More efforts from the government are needed to make loan programs successful, an economist interviewed by the PCIJ said.
Francis Quimba, research fellow of the state-run Philippine Institute of Development Studies, said it was necessary to teach small businesses, especially in the informal sector, how to register and apply for loans.
“Why hindi rin nag su-succeed ‘yung mga loans kasi hindi marunong mag-apply ng loans ang mga MSMEs… or they can’t be bothered so kailangan mo din ng mga mentoring ng mga type ng activities (Loan programs also don’t succeed because MSMEs don’t know how to apply for these or couldn’t be bothered to do so. That’s why you need mentoring for these types of activities).”
In a survey conducted by state auditors, three out of six MSMEs reported that their loan applications were canceled as of June 30, 2021, citing difficulties in collecting and submitting documents. Two out of six MSMEs experienced technical challenges during loan application. Two out of 10 MSMEs whose loans were disapproved had difficulty gathering and submitting documents or had technical difficulty during the loan application process.
The tourism department, in its email to PCIJ, said the lack of internet or poor connection also contributed to the slow uptake of the Cares for Travel program.
Quimba pointed out that for many micro enterprises, especially those in the informal sector, complying with business requirements could be tedious. “What do you expect from micro entrepreneurs who are more focused on keeping the business afloat? So, for a lot of them the administrative side can be quite difficult,” he said.
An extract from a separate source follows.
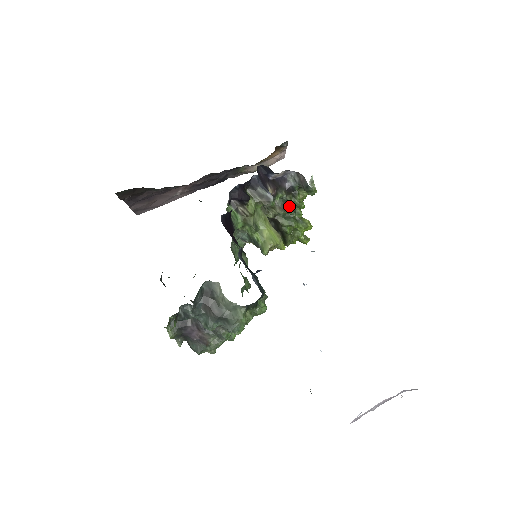
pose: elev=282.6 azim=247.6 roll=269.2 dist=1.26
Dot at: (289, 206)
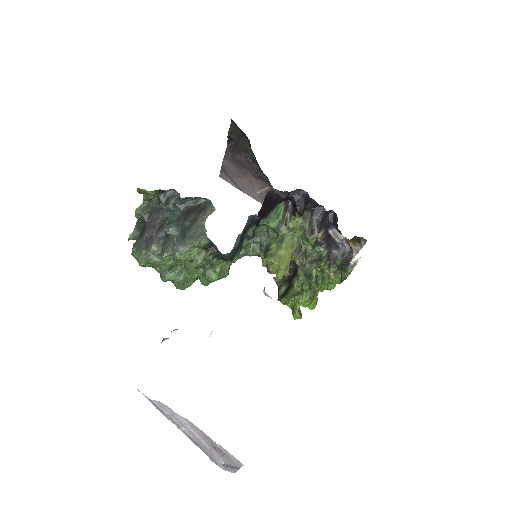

Quimbo also said majority of micro enterprises in the informal sector were unbanked and unregistered, which was why many were averse to taking out loans or found the loan application process too challenging. “They are really on the financial laylayan (fringes), right? I cannot imagine them filling out an application form and saying, ‘Can I borrow 50,000?’”
Hand-holding for MSMEs especially in the informal sector is necessary. This requires peddling the loans to unregistered MSMEs at the barangay (village) level and encouraging them to register their businesses so they could avail themselves of government support, Quimbo explained.
It’s also important, said Quimba, to scrutinize how loan programs such as Bayanihan Cares were implemented. A better approach to helping MSMEs, too, would be to implement programs according to each industry’s needs and enterprise size, he added.
“For example, loans, ‘wag one size fits all…Their (enterprises) characteristics are different, their requirements are different, and their capability to adapt and to change, and their resources are actually very different.”